- ENDURING APPEAL: Daddy Warbucks (David Barton) and Annie (Amanda Balon) chat.
I'm always skeptical of traveling shows, the same way I am of certain off-brand or generic foods. I was especially so in the case of the new “Annie,” since I had seen the original on Broadway as a child and was not just bitten, but attacked by the drama bug. It was the late '70s, and I decided then and there in that darkened theater that I too wanted to be a child star — or at least a scrappy orphan.
Though I'm loath to admit it, the production of “Annie” at Robinson far exceeded my expectations. The stellar show, much to the annoyance of co-workers and family members alike, left me spontaneously breaking into song in the days that followed.
All aspects of the production impressed me and my 6-year-old date — from the set design to the costumes and of course the caliber of the actors (both canine and human). I admit, I may not have been looking forward to taking in a show from Celebrity Attractions (which promises to bring you “Broadway and More!”) on a frigid February night, but I think I was one of the first to tear up at the opening strains of “Maybe.” That young voice, so full of longing — who could resist? Call me sentimental, but that plucky, determined orphan just gets me. An earnest pump of her arm and an upward tilt of her chin, and that's all it takes to win me over.

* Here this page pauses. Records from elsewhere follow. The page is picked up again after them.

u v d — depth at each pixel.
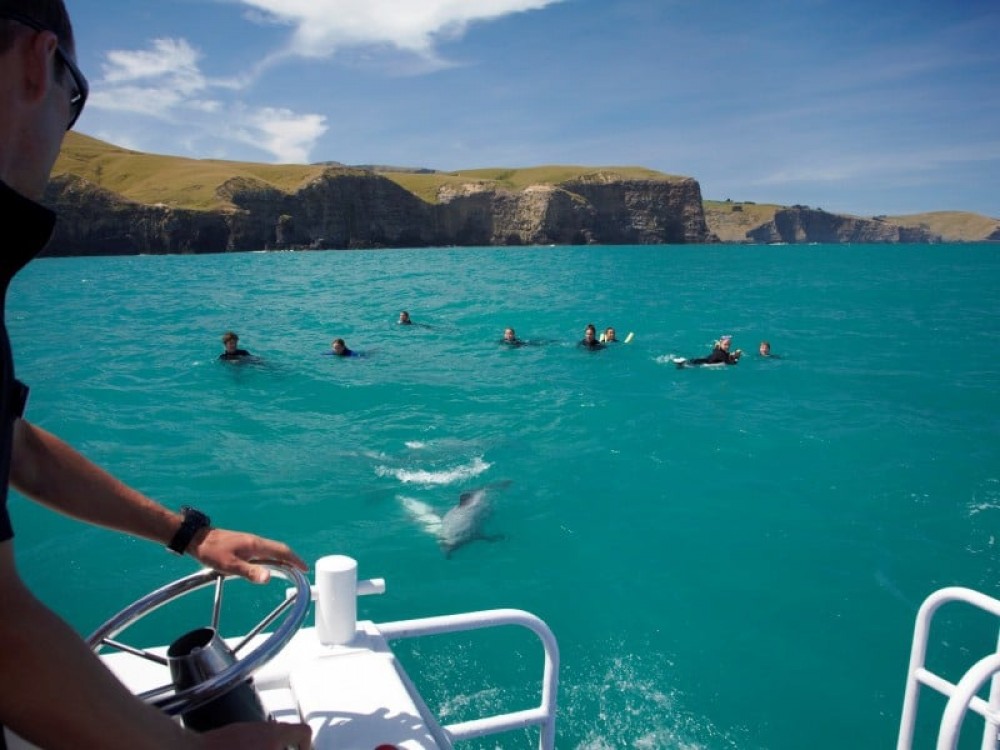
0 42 0.98
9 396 0.88
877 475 9.57
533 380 15.72
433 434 11.45
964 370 17.30
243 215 110.81
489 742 4.66
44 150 1.06
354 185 128.38
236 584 6.45
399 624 2.10
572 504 8.55
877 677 5.40
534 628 2.24
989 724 2.48
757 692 5.23
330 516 8.20
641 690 5.22
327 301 33.28
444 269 60.34
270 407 13.09
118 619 1.63
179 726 1.04
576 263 72.69
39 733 0.89
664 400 13.86
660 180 179.12
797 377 16.25
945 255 107.44
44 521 7.62
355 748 1.59
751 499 8.73
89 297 34.22
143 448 10.45
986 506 8.48
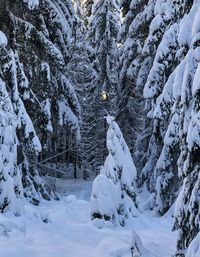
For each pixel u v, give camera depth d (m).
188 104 5.70
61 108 18.25
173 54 14.08
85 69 32.56
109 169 10.66
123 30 23.12
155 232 10.15
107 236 9.06
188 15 5.99
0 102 11.58
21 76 14.10
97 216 10.32
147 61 19.98
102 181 10.45
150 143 17.91
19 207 10.23
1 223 8.47
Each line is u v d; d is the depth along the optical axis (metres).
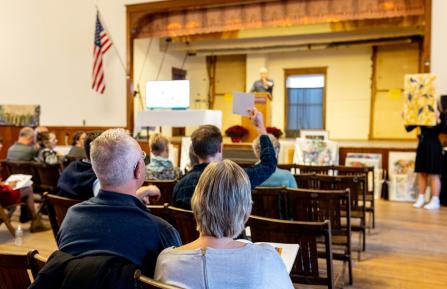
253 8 7.38
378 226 4.70
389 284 3.06
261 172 2.35
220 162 1.34
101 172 1.41
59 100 8.52
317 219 2.79
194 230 2.03
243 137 6.95
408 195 6.21
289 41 9.61
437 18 5.87
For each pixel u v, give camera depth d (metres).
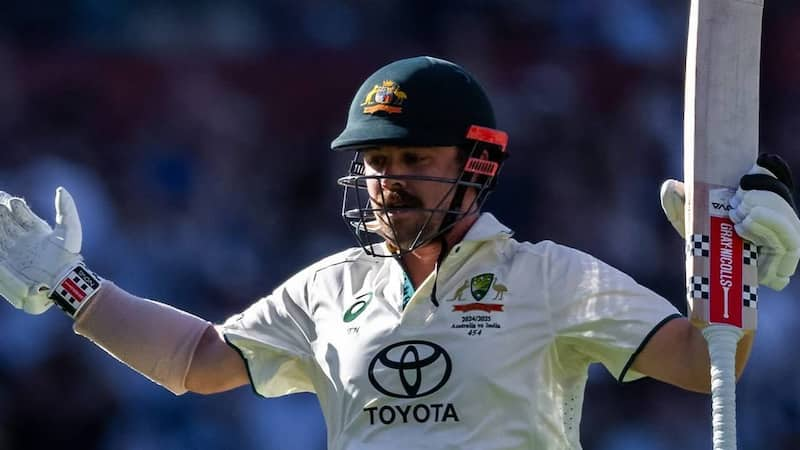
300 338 13.73
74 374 34.84
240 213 40.75
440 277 13.14
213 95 42.47
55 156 40.34
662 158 44.59
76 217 14.30
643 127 44.81
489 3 46.03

Mrs. Hannigan, the bawdy, boozy matron who rules over the orphanage with an iron fist (and jazz hands), also gave a standout performance. She was a joy to watch, and, as I commented on the ride home, “such a great dancer, and so comfortable in her own body”— to which my daughter later responded, “Sandy the dog was my favorite. He's just so comfortable in his own body.” How true.
When all is sung and done, you can “bet your bottom dollar” that this was a show worth seeing, and singing. Especially with a little girl in tow.